ACTIVITY -
Output the whole listing below. Keep it exact.

------------------------------

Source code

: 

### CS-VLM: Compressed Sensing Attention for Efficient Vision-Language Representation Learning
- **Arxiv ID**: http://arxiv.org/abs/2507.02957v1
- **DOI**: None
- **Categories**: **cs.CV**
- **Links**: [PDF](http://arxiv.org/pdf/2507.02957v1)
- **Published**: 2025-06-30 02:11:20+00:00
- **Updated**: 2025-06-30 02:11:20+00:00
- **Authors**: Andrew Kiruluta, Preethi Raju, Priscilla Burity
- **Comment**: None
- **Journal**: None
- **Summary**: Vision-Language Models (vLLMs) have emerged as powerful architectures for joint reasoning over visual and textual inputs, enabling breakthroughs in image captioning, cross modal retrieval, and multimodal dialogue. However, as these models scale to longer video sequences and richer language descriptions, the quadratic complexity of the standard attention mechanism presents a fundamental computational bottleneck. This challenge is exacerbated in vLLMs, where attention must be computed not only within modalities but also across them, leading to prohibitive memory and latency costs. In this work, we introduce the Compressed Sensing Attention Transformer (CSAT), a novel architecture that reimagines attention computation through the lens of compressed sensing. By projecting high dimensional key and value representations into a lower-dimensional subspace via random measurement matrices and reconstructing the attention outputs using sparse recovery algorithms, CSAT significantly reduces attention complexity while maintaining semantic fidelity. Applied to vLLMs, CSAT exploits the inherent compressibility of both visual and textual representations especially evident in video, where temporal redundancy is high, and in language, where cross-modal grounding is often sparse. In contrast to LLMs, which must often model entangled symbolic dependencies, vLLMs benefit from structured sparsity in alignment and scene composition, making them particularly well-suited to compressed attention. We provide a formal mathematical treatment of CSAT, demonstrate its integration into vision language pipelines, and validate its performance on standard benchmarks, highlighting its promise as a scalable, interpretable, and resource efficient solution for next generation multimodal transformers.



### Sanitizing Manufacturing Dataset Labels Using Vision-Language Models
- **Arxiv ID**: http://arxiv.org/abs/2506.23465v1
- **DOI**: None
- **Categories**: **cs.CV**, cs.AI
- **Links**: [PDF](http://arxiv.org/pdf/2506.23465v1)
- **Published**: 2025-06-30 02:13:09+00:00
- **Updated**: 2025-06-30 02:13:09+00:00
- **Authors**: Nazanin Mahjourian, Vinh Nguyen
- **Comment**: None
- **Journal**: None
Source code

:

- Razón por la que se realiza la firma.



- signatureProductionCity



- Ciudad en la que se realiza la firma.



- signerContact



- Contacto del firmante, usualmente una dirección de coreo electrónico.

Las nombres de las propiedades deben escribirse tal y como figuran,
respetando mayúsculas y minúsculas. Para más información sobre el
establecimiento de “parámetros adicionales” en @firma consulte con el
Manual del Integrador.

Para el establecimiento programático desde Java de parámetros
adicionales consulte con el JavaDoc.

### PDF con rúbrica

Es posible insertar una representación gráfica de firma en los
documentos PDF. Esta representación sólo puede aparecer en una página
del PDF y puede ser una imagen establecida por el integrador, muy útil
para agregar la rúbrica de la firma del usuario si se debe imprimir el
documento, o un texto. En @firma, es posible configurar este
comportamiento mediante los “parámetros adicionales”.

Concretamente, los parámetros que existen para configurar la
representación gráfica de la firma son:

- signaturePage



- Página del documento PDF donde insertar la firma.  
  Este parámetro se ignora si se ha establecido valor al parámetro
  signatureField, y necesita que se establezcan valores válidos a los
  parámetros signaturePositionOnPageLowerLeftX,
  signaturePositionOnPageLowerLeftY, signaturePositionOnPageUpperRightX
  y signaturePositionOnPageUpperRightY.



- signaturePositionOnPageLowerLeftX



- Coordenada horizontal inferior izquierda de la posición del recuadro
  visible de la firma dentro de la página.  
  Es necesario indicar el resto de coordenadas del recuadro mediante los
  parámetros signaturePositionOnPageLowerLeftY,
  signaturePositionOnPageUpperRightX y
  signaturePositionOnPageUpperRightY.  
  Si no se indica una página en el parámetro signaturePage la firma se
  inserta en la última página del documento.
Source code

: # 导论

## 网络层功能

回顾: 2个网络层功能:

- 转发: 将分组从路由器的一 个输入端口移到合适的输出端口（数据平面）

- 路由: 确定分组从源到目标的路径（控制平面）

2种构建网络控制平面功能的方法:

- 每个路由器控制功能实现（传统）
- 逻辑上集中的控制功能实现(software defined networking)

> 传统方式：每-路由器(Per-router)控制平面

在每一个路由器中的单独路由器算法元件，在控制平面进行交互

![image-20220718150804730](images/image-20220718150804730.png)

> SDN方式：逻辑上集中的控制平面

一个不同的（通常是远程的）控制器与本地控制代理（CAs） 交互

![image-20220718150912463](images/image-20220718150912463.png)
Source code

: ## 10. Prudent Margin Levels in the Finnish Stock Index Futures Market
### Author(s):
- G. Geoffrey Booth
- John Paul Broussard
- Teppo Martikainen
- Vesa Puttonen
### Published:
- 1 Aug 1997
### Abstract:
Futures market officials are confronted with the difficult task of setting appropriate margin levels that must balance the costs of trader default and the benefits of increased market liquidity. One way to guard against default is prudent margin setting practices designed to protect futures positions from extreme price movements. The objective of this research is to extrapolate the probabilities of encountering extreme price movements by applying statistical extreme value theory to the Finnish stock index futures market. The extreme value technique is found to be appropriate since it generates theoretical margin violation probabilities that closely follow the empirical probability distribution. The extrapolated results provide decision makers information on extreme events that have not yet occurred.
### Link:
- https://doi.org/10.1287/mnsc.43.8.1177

------------------------------

EXPECTED ANSWER -
Source code

: 

### CS-VLM: Compressed Sensing Attention for Efficient Vision-Language Representation Learning
- **Arxiv ID**: http://arxiv.org/abs/2507.02957v1
- **DOI**: None
- **Categories**: **cs.CV**
- **Links**: [PDF](http://arxiv.org/pdf/2507.02957v1)
- **Published**: 2025-06-30 02:11:20+00:00
- **Updated**: 2025-06-30 02:11:20+00:00
- **Authors**: Andrew Kiruluta, Preethi Raju, Priscilla Burity
- **Comment**: None
- **Journal**: None
- **Summary**: Vision-Language Models (vLLMs) have emerged as powerful architectures for joint reasoning over visual and textual inputs, enabling breakthroughs in image captioning, cross modal retrieval, and multimodal dialogue. However, as these models scale to longer video sequences and richer language descriptions, the quadratic complexity of the standard attention mechanism presents a fundamental computational bottleneck. This challenge is exacerbated in vLLMs, where attention must be computed not only within modalities but also across them, leading to prohibitive memory and latency costs. In this work, we introduce the Compressed Sensing Attention Transformer (CSAT), a novel architecture that reimagines attention computation through the lens of compressed sensing. By projecting high dimensional key and value representations into a lower-dimensional subspace via random measurement matrices and reconstructing the attention outputs using sparse recovery algorithms, CSAT significantly reduces attention complexity while maintaining semantic fidelity. Applied to vLLMs, CSAT exploits the inherent compressibility of both visual and textual representations especially evident in video, where temporal redundancy is high, and in language, where cross-modal grounding is often sparse. In contrast to LLMs, which must often model entangled symbolic dependencies, vLLMs benefit from structured sparsity in alignment and scene composition, making them particularly well-suited to compressed attention. We provide a formal mathematical treatment of CSAT, demonstrate its integration into vision language pipelines, and validate its performance on standard benchmarks, highlighting its promise as a scalable, interpretable, and resource efficient solution for next generation multimodal transformers.



### Sanitizing Manufacturing Dataset Labels Using Vision-Language Models
- **Arxiv ID**: http://arxiv.org/abs/2506.23465v1
- **DOI**: None
- **Categories**: **cs.CV**, cs.AI
- **Links**: [PDF](http://arxiv.org/pdf/2506.23465v1)
- **Published**: 2025-06-30 02:13:09+00:00
- **Updated**: 2025-06-30 02:13:09+00:00
- **Authors**: Nazanin Mahjourian, Vinh Nguyen
- **Comment**: None
- **Journal**: None
Source code

:

- Razón por la que se realiza la firma.



- signatureProductionCity



- Ciudad en la que se realiza la firma.



- signerContact



- Contacto del firmante, usualmente una dirección de coreo electrónico.

Las nombres de las propiedades deben escribirse tal y como figuran,
respetando mayúsculas y minúsculas. Para más información sobre el
establecimiento de “parámetros adicionales” en @firma consulte con el
Manual del Integrador.

Para el establecimiento programático desde Java de parámetros
adicionales consulte con el JavaDoc.

### PDF con rúbrica

Es posible insertar una representación gráfica de firma en los
documentos PDF. Esta representación sólo puede aparecer en una página
del PDF y puede ser una imagen establecida por el integrador, muy útil
para agregar la rúbrica de la firma del usuario si se debe imprimir el
documento, o un texto. En @firma, es posible configurar este
comportamiento mediante los “parámetros adicionales”.

Concretamente, los parámetros que existen para configurar la
representación gráfica de la firma son:

- signaturePage



- Página del documento PDF donde insertar la firma.  
  Este parámetro se ignora si se ha establecido valor al parámetro
  signatureField, y necesita que se establezcan valores válidos a los
  parámetros signaturePositionOnPageLowerLeftX,
  signaturePositionOnPageLowerLeftY, signaturePositionOnPageUpperRightX
  y signaturePositionOnPageUpperRightY.



- signaturePositionOnPageLowerLeftX



- Coordenada horizontal inferior izquierda de la posición del recuadro
  visible de la firma dentro de la página.  
  Es necesario indicar el resto de coordenadas del recuadro mediante los
  parámetros signaturePositionOnPageLowerLeftY,
  signaturePositionOnPageUpperRightX y
  signaturePositionOnPageUpperRightY.  
  Si no se indica una página en el parámetro signaturePage la firma se
  inserta en la última página del documento.
Source code

: # 导论

## 网络层功能

回顾: 2个网络层功能:

- 转发: 将分组从路由器的一 个输入端口移到合适的输出端口（数据平面）

- 路由: 确定分组从源到目标的路径（控制平面）

2种构建网络控制平面功能的方法:

- 每个路由器控制功能实现（传统）
- 逻辑上集中的控制功能实现(software defined networking)

> 传统方式：每-路由器(Per-router)控制平面

在每一个路由器中的单独路由器算法元件，在控制平面进行交互

![image-20220718150804730](images/image-20220718150804730.png)

> SDN方式：逻辑上集中的控制平面

一个不同的（通常是远程的）控制器与本地控制代理（CAs） 交互

![image-20220718150912463](images/image-20220718150912463.png)
Source code

: ## 10. Prudent Margin Levels in the Finnish Stock Index Futures Market
### Author(s):
- G. Geoffrey Booth
- John Paul Broussard
- Teppo Martikainen
- Vesa Puttonen
### Published:
- 1 Aug 1997
### Abstract:
Futures market officials are confronted with the difficult task of setting appropriate margin levels that must balance the costs of trader default and the benefits of increased market liquidity. One way to guard against default is prudent margin setting practices designed to protect futures positions from extreme price movements. The objective of this research is to extrapolate the probabilities of encountering extreme price movements by applying statistical extreme value theory to the Finnish stock index futures market. The extreme value technique is found to be appropriate since it generates theoretical margin violation probabilities that closely follow the empirical probability distribution. The extrapolated results provide decision makers information on extreme events that have not yet occurred.
### Link:
- https://doi.org/10.1287/mnsc.43.8.1177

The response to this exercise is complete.